# Buying a car in Auckland



## prussia7

I all,

We are hoping to buy a car in Auckland soon. Does anyone have any advice on this?! What are the pros and cons of trade me vs a reputed dealer? We hope to get a car on finance so are considering the latter. Thank you!!


----------



## escapedtonz

Hi,

I recently purchased a car in Auckland from a large dealer. Luckily I was up in Hamilton for a few days with work so managed to test drive / inspect before I paid for it. They delivered it by transporter as I already had flights booked back to Wellington.
Depending on the age etc I wouldn't recommend a used car from a private seller off TradeMe as you buy as seen so if anything goes wrong after you have bought it then the seller has no come back.
I'd recommend Turners Auctions.

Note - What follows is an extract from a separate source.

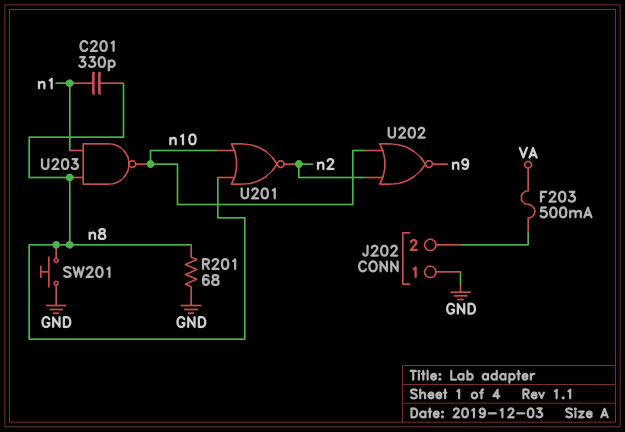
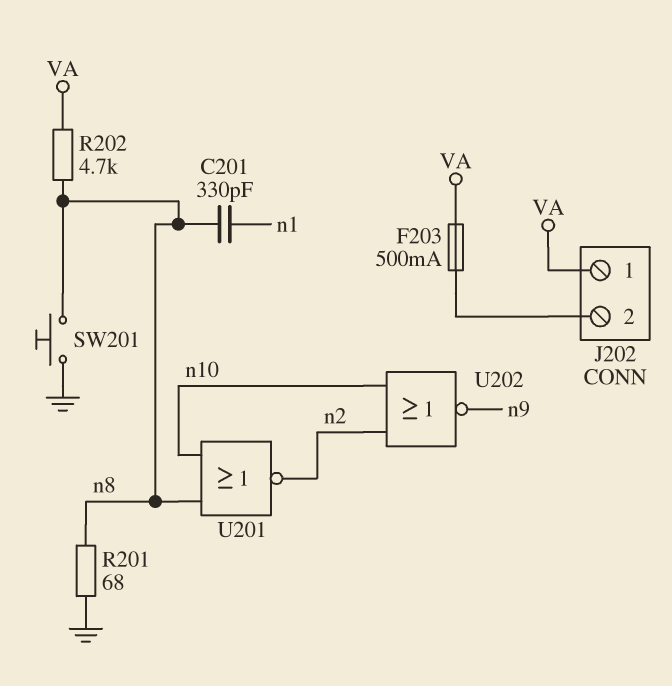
J202 pin 1: GND -> VA
R202: none -> 4.7k (VA, n8)
U203: NAND (in n1, in n8, out n10) -> none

You can go along and spend as much time as you like inspecting a potential vehicle, test drive it around their premises etc. Majority of the cars can be purchased for a "Buy It Now" price which includes registration, number plates etc or you can take the risk and bid for it in an auction which is simple. Some excellent bargains to be had. My mate just bought a 2005 Honda Inspire 3.2V6 auto with all the toys n gizmo's, 77k Km's, mint inside, outside and mechanically (has had AA mechanical inspection) & he got it for $8k in the auction as no-one else bid. Bargain!!!
They also do finance as do all the dealers.
You will need to consider your visa type ?
If you on a temp visa you will only be able to get finance until your visa runs out - ie If you on a 12 month work visa they will only allow you 12 months finance!
Cheers


----------



## Guest

We bought from a dealer in Hamilton who has had the same Car Pitch for over 23 years and he owns the land. So he is well recommended and no Fly By Night. They seem cheaper down here.

We are doing the reverse - selling our vehicles. 2010 Skoda Roomster UK Spec and a 1993
Mitsubishi L300 Van, bought to go camping.

Best of luck in your search.


----------